_Task instructions_
[1] Copy the passage on De Lancie's stage work word for word, from "In the touring" up to and including "Los Angeles Philharmonic.".
[2] Decide whether each statement below agrees with the passage on De Lancie's stage work, answering yes or no and quoting the words of the passage that decide it: (a) De Lancie performed Arthur Miller's Resurrection Blues at the Old Globe. (b) De Lancie performed Pierre Curie in Radiance: The Passion of Marie Curie in 2003. (c) In 2005, De Lancie hosted the children's series of the Los Angeles Philharmonic.

_Exercise passage_
☆ ☆ ☆ ☆
De Lancie is a former member of the American Shakespeare Festival, the Seattle Repertory Company, South Coast Repertory, the Mark Taper Forum, and the Old Globe (where he performed Arthur Miller's Resurrection Blues). He performed and directed for L.A. Theatre Works, the producing arm of KCRW-FM and National Public Radio where the series The Play's the Thing originated.

In the touring company Star Trek: The Music, De Lancie co-hosted and appeared with Robert Picardo (who portrayed the Doctor in Star Trek: Voyager). De Lancie and Picardo narrate around the orchestral performance, explaining the history of the music in Star Trek. He performed Pierre Curie in Alan Alda's play Radiance: The Passion of Marie Curie in 2001 at the Geffen Theater in Los Angeles. De Lancie hosted the children's concerts at Walt Disney Concert Hall during the 2003–04 season; in 2005, he hosted the children's series of the Los Angeles Philharmonic.
☆ ☆ ☆ ☆
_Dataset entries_
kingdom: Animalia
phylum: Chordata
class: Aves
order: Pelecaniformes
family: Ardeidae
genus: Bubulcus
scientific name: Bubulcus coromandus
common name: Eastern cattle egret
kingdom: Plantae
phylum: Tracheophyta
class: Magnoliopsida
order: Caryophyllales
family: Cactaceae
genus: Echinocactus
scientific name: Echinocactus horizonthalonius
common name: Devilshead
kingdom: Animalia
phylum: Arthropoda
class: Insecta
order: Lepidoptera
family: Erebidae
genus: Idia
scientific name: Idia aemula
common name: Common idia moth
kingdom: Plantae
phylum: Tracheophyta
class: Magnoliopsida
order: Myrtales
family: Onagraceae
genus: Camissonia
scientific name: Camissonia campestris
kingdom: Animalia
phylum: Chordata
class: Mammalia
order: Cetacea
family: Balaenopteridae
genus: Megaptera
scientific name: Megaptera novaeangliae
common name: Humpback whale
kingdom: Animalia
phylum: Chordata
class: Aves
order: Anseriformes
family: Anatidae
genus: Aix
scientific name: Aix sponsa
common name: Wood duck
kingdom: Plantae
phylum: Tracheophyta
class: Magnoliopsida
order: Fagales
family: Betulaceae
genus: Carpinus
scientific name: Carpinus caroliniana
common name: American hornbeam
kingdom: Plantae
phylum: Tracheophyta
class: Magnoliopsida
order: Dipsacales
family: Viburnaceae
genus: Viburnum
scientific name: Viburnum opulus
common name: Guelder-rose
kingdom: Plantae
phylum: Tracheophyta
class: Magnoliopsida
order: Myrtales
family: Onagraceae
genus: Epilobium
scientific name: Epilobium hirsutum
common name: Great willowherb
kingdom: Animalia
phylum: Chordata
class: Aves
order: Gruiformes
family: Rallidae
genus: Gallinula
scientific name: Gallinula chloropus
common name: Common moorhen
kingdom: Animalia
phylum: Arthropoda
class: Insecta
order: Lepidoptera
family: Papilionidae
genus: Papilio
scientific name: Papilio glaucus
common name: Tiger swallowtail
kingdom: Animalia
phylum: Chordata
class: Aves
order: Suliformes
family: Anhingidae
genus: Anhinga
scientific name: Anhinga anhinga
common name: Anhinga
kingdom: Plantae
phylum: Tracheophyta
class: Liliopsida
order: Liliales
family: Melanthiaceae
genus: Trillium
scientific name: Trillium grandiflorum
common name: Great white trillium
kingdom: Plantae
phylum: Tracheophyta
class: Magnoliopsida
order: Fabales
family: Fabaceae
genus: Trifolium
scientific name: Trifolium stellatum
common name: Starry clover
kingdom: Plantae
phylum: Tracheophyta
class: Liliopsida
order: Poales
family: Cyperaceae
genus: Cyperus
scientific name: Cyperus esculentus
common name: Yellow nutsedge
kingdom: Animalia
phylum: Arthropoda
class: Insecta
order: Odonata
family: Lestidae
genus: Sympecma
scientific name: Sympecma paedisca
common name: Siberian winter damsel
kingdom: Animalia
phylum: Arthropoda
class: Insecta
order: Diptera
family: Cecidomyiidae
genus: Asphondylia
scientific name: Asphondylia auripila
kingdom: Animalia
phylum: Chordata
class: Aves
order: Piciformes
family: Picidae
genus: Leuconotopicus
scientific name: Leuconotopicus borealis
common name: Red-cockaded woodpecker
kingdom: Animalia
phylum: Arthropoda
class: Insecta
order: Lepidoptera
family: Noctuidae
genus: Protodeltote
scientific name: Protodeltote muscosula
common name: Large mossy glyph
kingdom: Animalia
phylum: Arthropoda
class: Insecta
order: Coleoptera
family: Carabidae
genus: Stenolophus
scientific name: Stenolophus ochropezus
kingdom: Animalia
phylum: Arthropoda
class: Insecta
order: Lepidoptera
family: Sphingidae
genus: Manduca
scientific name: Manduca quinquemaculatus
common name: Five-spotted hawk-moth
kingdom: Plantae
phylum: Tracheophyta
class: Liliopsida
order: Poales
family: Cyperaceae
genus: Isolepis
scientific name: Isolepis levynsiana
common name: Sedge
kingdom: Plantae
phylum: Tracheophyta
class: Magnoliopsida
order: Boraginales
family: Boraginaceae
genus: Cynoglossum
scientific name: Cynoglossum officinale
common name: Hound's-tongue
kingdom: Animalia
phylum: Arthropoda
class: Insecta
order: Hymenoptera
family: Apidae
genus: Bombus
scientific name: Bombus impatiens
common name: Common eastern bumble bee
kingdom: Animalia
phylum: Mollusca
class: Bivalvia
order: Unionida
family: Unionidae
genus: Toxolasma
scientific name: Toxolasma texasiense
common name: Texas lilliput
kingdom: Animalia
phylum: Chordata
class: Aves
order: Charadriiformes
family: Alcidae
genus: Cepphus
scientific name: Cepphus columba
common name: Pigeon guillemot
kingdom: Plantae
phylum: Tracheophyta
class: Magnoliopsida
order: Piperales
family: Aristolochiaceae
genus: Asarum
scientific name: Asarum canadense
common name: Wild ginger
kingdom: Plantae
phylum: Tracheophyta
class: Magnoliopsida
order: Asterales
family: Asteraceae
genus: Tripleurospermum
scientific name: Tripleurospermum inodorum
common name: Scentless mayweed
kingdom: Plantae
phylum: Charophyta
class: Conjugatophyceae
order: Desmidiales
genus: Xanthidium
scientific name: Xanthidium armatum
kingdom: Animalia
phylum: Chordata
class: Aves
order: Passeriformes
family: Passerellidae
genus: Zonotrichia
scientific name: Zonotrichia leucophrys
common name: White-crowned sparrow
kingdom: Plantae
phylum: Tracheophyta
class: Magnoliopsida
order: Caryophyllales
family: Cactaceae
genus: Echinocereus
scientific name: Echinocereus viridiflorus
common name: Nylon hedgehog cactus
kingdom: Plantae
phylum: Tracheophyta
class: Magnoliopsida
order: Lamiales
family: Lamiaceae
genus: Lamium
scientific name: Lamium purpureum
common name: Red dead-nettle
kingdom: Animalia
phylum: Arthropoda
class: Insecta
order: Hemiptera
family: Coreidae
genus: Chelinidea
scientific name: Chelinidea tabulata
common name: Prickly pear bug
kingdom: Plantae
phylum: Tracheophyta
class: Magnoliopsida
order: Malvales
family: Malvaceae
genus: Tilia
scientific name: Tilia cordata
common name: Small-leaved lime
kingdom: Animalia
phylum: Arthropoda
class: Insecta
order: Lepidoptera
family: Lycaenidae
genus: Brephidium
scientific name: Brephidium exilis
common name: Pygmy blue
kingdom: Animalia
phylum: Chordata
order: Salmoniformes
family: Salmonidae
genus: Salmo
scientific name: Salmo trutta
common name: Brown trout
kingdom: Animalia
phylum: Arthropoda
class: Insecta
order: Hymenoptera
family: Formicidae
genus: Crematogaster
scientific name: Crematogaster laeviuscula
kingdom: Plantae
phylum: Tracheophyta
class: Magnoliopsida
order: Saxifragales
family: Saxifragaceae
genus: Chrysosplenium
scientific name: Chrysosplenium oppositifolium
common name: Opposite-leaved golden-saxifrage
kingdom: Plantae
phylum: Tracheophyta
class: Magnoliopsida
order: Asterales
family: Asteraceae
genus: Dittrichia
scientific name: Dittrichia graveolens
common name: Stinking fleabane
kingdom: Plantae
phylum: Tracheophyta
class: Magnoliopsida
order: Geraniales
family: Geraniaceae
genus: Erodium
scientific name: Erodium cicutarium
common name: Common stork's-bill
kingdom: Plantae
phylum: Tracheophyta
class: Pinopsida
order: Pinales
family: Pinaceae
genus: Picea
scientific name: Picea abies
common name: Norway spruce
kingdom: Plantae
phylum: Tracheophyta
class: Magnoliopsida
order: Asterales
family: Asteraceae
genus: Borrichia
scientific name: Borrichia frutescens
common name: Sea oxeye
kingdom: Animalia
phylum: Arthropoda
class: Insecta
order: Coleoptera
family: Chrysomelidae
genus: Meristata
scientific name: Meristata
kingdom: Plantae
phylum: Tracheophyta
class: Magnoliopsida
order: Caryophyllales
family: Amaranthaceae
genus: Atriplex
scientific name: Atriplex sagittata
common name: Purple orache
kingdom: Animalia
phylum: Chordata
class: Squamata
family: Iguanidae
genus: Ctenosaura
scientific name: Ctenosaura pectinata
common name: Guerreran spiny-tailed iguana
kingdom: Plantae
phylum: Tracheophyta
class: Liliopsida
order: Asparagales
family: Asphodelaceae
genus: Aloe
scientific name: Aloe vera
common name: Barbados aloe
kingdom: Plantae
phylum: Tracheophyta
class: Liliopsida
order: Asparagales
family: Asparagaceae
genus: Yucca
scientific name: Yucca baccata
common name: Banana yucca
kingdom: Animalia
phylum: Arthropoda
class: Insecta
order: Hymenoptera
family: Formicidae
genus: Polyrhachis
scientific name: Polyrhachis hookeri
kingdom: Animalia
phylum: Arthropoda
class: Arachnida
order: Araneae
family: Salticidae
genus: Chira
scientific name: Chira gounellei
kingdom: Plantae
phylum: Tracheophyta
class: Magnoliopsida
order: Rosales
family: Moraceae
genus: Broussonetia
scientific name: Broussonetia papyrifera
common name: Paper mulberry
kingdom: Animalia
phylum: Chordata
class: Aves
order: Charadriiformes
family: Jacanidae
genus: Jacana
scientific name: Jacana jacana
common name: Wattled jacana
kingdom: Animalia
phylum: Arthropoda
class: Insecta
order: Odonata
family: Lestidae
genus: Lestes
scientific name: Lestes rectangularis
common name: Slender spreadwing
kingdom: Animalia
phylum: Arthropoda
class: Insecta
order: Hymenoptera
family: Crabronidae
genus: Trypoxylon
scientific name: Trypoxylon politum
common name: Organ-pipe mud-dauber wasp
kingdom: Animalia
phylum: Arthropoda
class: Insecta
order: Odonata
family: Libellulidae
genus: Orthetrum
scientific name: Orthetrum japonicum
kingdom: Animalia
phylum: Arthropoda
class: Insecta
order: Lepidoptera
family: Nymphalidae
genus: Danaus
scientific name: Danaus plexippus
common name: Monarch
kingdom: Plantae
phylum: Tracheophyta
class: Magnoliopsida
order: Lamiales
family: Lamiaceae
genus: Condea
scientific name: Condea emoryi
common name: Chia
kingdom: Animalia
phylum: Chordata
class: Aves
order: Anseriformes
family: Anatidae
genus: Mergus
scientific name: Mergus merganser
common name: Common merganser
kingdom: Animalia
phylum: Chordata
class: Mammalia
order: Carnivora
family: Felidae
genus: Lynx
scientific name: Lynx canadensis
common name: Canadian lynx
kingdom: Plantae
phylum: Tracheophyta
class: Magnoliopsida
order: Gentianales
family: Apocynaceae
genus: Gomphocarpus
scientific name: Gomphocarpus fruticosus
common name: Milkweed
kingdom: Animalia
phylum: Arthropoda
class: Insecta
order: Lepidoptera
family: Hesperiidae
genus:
☆ ☆ ☆ ☆
_Outputs for the tasks_
[1]
In the touring company Star Trek: The Music, De Lancie co-hosted and appeared with Robert Picardo (who portrayed the Doctor in Star Trek: Voyager). De Lancie and Picardo narrate around the orchestral performance, explaining the history of the music in Star Trek. He performed Pierre Curie in Alan Alda's play Radiance: The Passion of Marie Curie in 2001 at the Geffen Theater in Los Angeles. De Lancie hosted the children's concerts at Walt Disney Concert Hall during the 2003–04 season; in 2005, he hosted the children's series of the Los Angeles Philharmonic.

[2]
(a) Yes: "the Old Globe (where he performed Arthur Miller's Resurrection Blues)"
(b) No: "in 2001 at the Geffen Theater in Los Angeles"
(c) Yes: "in 2005, he hosted the children's series of the Los Angeles Philharmonic"